First Family (Sean King & Michelle Maxwell 4)
Page 114
Tuck looked dumbstruck by this, but Sean said, “Fine, you think about it and let us know.” He rose and motioned Tuck and Michelle to join him in leaving.
“Tuck, why don’t you stay here with the children?” said Jane.
He didn’t even look at her. “No thanks.”
Tuck stalked out of the room. Michelle and Sean followed him.
Betack had turned to join them when Jane said, “I’ll never forget this betrayal, Agent Betack. Never.”
Betack wet his lips, but whatever he was about to say back he seemed to think better of. He turned and left.
As they were leaving the White House, Sean pulled Betack aside. “Aaron, one thing.”
“You need any freelance investigators? I see an involuntary career change coming in my future.”
“I do need you to do a little sleuthing.”
“Meaning what?”
“The letter the First Lady got.”
“She said she destroyed it.”
“Considering that just about everything that’s come out of the lady’s mouth has been a lie, chances are even money that she didn’t.”
“And you want me to find it?”
“I’d try. But I think someone might notice me snooping around here. I understand the security’s pretty good.”
“Do you realize what you’re asking me to do?”
“Yeah.
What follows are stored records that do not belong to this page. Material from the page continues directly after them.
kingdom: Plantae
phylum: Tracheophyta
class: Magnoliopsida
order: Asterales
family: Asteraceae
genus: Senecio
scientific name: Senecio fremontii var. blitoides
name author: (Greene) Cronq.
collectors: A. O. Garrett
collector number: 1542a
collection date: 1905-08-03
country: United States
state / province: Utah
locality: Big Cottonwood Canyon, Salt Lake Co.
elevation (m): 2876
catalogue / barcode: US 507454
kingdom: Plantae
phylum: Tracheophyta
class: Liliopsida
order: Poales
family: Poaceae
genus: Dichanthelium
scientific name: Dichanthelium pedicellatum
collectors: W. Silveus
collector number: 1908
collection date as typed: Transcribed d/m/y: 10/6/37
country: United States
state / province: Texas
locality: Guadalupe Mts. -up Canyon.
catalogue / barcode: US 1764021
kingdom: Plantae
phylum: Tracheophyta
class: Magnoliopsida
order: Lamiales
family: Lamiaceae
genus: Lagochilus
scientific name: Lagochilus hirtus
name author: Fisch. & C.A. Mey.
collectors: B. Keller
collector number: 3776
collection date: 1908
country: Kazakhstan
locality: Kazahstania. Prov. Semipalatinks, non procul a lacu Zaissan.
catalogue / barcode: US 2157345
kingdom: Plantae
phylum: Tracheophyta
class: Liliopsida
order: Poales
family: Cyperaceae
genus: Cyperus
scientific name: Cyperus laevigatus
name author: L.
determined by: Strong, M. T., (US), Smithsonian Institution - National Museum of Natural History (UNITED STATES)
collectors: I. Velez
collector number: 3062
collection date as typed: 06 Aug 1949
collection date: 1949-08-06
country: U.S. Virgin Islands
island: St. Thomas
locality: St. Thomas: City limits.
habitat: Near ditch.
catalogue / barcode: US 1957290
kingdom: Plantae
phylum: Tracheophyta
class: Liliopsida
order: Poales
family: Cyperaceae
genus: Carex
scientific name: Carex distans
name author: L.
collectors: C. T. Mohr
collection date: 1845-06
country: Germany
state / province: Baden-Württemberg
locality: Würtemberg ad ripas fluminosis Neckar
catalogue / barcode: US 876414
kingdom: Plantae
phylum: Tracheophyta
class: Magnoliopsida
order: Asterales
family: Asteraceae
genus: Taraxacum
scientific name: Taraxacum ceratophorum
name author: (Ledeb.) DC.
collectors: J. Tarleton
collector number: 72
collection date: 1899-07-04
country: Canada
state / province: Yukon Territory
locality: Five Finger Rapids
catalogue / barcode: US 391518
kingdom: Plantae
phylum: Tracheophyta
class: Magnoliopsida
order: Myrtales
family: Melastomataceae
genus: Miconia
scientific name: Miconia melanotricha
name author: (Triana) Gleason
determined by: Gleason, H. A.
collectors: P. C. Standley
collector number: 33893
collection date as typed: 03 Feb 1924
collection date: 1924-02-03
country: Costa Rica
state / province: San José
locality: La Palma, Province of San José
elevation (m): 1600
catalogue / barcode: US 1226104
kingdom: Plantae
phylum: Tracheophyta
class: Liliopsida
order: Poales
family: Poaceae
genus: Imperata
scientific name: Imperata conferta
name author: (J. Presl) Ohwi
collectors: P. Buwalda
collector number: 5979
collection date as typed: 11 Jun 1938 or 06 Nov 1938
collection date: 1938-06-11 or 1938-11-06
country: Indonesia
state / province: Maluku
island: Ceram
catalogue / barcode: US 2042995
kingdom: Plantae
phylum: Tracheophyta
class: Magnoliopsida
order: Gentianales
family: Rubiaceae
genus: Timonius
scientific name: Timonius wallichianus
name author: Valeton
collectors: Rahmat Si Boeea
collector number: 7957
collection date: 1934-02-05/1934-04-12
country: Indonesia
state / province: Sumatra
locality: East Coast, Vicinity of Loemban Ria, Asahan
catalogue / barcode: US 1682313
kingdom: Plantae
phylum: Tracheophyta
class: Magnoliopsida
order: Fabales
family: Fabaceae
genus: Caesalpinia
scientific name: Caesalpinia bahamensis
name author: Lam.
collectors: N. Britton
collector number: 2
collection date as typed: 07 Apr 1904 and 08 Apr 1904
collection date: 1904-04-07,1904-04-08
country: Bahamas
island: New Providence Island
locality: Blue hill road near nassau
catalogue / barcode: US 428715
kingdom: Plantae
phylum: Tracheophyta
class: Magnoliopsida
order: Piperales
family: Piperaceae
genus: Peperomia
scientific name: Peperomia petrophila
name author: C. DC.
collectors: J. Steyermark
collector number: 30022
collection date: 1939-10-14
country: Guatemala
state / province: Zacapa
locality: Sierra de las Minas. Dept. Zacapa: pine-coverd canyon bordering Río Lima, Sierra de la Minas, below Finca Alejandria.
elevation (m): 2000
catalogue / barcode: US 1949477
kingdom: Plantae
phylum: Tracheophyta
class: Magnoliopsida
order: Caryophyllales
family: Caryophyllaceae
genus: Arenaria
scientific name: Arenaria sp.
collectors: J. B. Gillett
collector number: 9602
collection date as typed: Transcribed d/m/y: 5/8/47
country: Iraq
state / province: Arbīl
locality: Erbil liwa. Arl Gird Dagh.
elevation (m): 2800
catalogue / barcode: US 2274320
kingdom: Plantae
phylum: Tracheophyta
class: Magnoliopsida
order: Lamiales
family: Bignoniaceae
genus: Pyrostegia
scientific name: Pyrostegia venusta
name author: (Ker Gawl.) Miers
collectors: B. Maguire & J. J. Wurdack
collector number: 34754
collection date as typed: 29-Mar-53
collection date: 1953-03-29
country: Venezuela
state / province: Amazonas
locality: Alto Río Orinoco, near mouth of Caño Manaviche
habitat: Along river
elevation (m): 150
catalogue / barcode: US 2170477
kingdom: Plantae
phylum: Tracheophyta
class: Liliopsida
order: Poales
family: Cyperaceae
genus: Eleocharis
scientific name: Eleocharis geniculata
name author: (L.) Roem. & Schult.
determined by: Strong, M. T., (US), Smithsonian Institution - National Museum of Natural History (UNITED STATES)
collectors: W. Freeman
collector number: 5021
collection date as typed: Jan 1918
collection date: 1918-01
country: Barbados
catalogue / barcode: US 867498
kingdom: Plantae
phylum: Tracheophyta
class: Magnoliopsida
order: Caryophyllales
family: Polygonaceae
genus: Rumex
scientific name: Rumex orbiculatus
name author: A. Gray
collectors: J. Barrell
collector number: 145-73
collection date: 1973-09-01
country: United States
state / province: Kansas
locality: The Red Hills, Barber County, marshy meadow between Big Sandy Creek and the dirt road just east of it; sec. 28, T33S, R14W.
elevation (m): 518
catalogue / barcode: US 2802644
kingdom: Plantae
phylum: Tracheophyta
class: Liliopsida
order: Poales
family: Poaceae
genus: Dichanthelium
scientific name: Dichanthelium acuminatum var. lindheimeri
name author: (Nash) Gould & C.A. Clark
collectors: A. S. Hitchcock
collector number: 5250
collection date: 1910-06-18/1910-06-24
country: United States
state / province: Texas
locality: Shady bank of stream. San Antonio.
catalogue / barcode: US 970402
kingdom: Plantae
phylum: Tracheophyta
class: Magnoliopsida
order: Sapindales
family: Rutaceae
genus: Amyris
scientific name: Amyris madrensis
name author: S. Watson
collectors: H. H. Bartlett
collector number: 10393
I’m asking you to help save a little girl’s life.”
“Where the hell do you get off hitting me with a guilt trip like that?”
“Would you do it if I didn’t hit you with it?”
Betack looked off for a moment. When he stared back at Sean he said, “I’ll see what I can do.”
After they dropped off Tuck back at Blair House, Sean’s phone buzzed. He answered, listened, smiled, and clicked off. “I can feel the tide turning a little.”
“Why? Who was that?” asked Michelle.
“My language department friend. They might have something to tell us about the marks on Pam’s arms.”
CHAPTER 51
WE’D EXHAUSTED just about everything we could think of,” said Phil Jenkins, Sean’s professor friend at Georgetown University. “Of course it wasn’t the Chinese Yi as you initially suspected. Wrong alphabet. But college professors love a challenge like this, so I called in other faculty from some of our interdisciplinary studies. At least it beat grading fifty exams.”
“I bet,” said Michelle as she perched on the edge of Jenkins’s desk in his cluttered office. She would have opted for a chair but the two in the room were piled with five-pound books.
“And you found what?” asked Sean impatiently.
“Ever heard of Muskogean?”
“Isn’t that a town in Wisconsin, or maybe Oklahoma?”
“That’s Muskogee. No, it’s Indian. Native American Indian. Without getting too technical, it’s a family of languages, actually.”